Kuzey Irak açılımı iç barışı güçlendiriyor

IRAK’a sadece Kuzey Irak’taki Kürt yönetimi penceresinden bakan sürecin sona ermesi, iç politikada da yeni açılımların beklenebileceği izlenimi veriyor.

Türkiye’nin bu noktaya nasıl geldiğini düşündüğümde, Irak’ın toprak bütünlüğü konusunda uluslararası platformda genel bir anlayışın önemli payı olduğunu görüyorum.

Sadece ABD mi? Arap ülkeleri de son bir yıl içinde son derece net biçimde Irak’n bölünmesine karşı kampanya yürüttüler.

Türkiye ile Irak arasındaki yeni dönemin ilk resmi işareti Türkiye’nin Irak Özel Temsilcisi Büyükelçi Murat Özçelik ve Prof. Ahmet Davutoğlu’nun Bağdat’ı ziyaretleri oldu.

Bağdat’ta Irak Kürdistan bölgesel yönetiminin başbakanı Neçirvan Barzani ile görüşüldü. Bu bir ilkti.

Bu noktaya varan süreç Dağlıca saldırısından sonra hızlandı. ABD Başkan Yardımcısı Cheney’in Erbil’i ziyareti buradan verilen mesajda PKK’nın ortak düşman olduğunun vurgulanması soyuna değilmiş, şimdi olayları birbirine ekledikçe resim netleşiyor.

* * *

TÜRKİYE
’nin Irak’ın bütün unsurlarıyla olduğu gibi Barzani Yönetimiyle de ilişkileri geliştirme kararı, Kürt kökenli halklara da rahatlatıcı bir mesaj ulaştırıyor.

Kuzey Irak’a gittiğinizde, Türkiye’nin bölge halkının gözünde, 2. Dünya savaşı sonrası yaratılan bir nevi "Amerikan rüyası" etkisine sahip olduğunu fark ediyorsunuz.

Buna İstanbul rüyası da denebilir. Talabani bile birçok söyleşisinde İstanbul’u ne kadar sevdiğini, hatta burada evi olduğunu söylemedi mi? İstanbul öyle büyülü bir rüya bölge açısından.

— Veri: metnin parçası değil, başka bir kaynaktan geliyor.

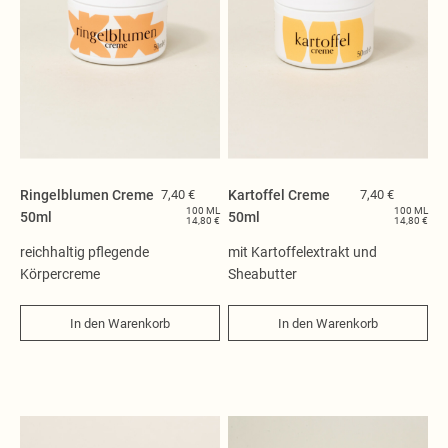
Ringelblumen Creme
7,40 €
Kartoffel Creme
7,40 €
100 ML
100 ML
50ml
50ml
14,80 €
14,80 €
reichhaltig pflegende
mit Kartoffelextrakt und
Körpercreme
Sheabutter
In den Warenkorb
In den Warenkorb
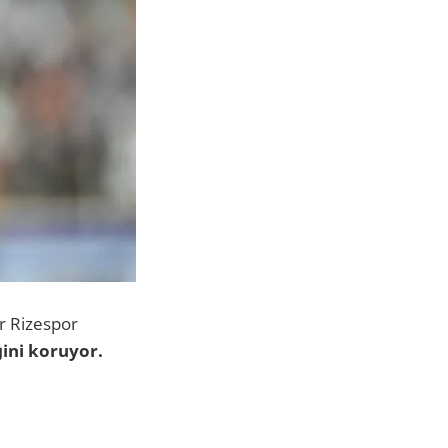
r Rizespor
ğini koruyor.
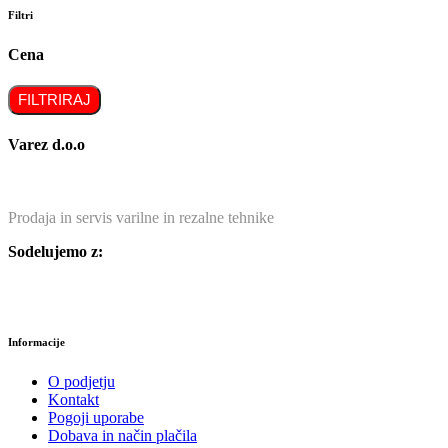
Filtri
Cena
FILTRIRAJ
Varez d.o.o
Prodaja in servis varilne in rezalne tehnike
Sodelujemo z:
Informacije
O podjetju
Kontakt
Pogoji uporabe
Dobava in način plačila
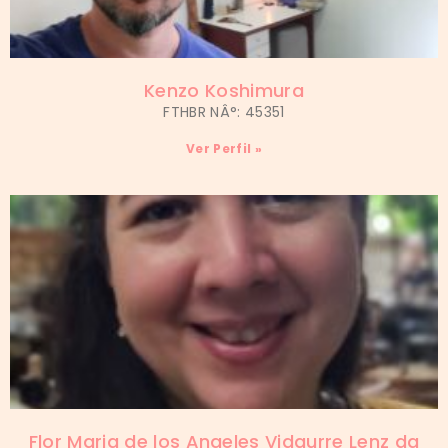
Kenzo Koshimura
FTHBR NÂ°: 45351
Ver Perfil »
Flor Maria de los Angeles Vidaurre Lenz da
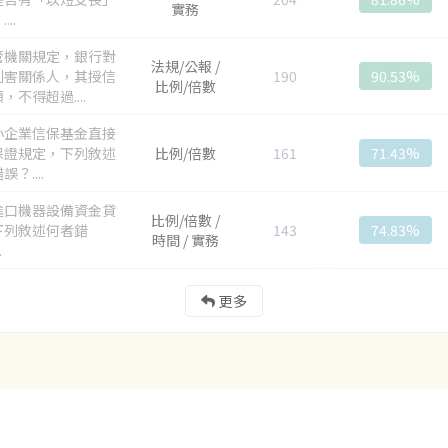
實務
...
管機關規定，銀行對
法規/公報 /
利害關係人，其授信
190
90.53%
比例/倍數
，不得超過....
小企業信保基金直接
保證規定，下列敘述
比例/倍數
161
71.43%
？....
進口機器設備資金貸
比例/倍數 /
下列敘述何者錯
143
74.83%
時間 / 實務
.
更多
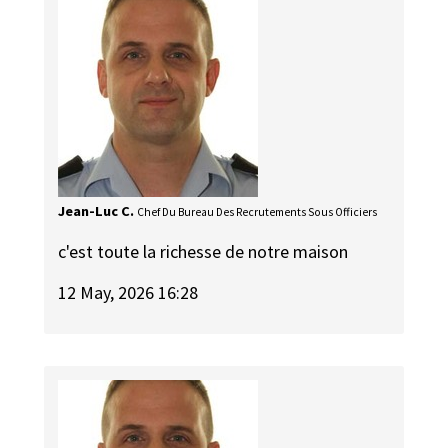
Jean-Luc C.
Chef Du Bureau Des Recrutements Sous Officiers
c'est toute la richesse de notre maison
12 May, 2026 16:28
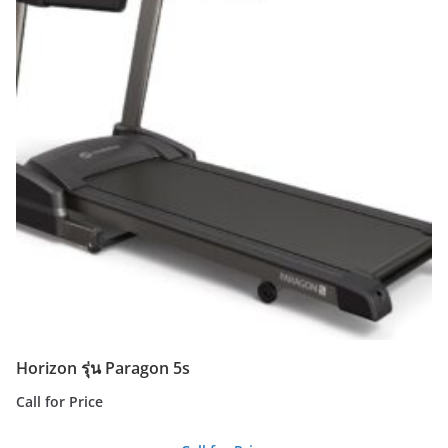
Horizon รุ่น Paragon 5s
Call for Price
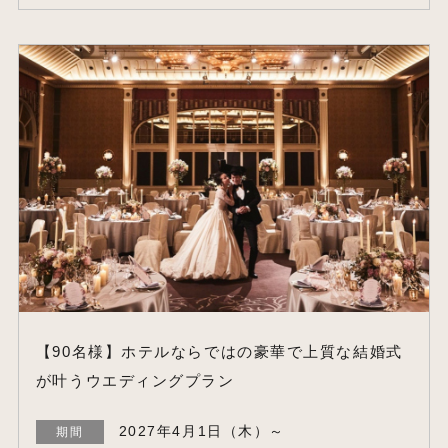
【90名様】ホテルならではの豪華で上質な結婚式
が叶うウエディングプラン
2027年4月1日（木）～
期間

İlişkilerdeki olumsuzluğun temelinde PKK’nın, birinci Körfez savaşıyla birlikte Irak’ın kuzeyine yerleşerek hem Türkiye’yi hem de oradaki feodal Kürt yönetimini tehdit eden bölgesel bir hareket haline gelmesi var.

PKK’nın Türkiye’de bir terör örgütü olarak varlığını sürdürmesi, terörizme karşı mücadelenin Kürtlere karşı bir mücadele gibi algılanmasına neden oluyor.

Bu durum da Türklerin Kürtleri ezdiği, yok etmek istediği izlenimini yaratıyor Kürtler arasında.

PKK’ya karşı mücadele ile Güneydoğu Anadolu ve Kürt politikalarının farklılaşmasını sağlamadan da bu duyuyu değiştirmek zor.

Bir şey daha var. Bu politikaların karışması, PKK’ya karşı değil de Türkiye’nin Kürtlere karşı savaştığı izlenimi bölgedeki Arap kamuoyunda da olumsuz bir izlenim yaratıyor.

* * *

KUZEY
Irak açılımına sadece bir dış politika adımları ile sınırlı kalabilir mi? Ya da bu açılım, iç politikada Kürt sorunuyla ilgili paralel adımlar atılmadan başarılı sonuç verir mi?

PKK, Türkiye’yi terör ve şiddet ile tehdit ettikçe Kuzey Irak ile geliştirilmek istenen her ilişki hedef olma durumunda kalacak. Terör örgütü, ilişkileri bugüne kadar olduğu gibi yarın da rehin alacak.

Bu topraklarda yaşayan halkların barışçı çözümler üretme yeteneğine sahip olduğunu kanıtlayacak biçimde çözüm olanağını da denkleme dahil etmeyen bir Kuzey Irak açılımı devam edemez.

Iraklı Kürtlerle ilişkilerin geliştirilmesi, güneydoğu Anadolu ve Kürt meselesinin çözüm yoluna girmesi bir başka açıdan da önemli.

Irak’taki kaos ortamından yararlanarak Kuzey Irak’a yerleşmeye çalışan radikal dinci terör örgütlerinin yayılmasını engellemek önümüzdeki dönemin yeni sorunu olarak karşımızda duruyor.

Kuzey Irak açılımı hem Irak ile ilişkileri sağlam bir temele oturtacak, hem de Türkiye’de iç barış ortamına katkıda bulunacak.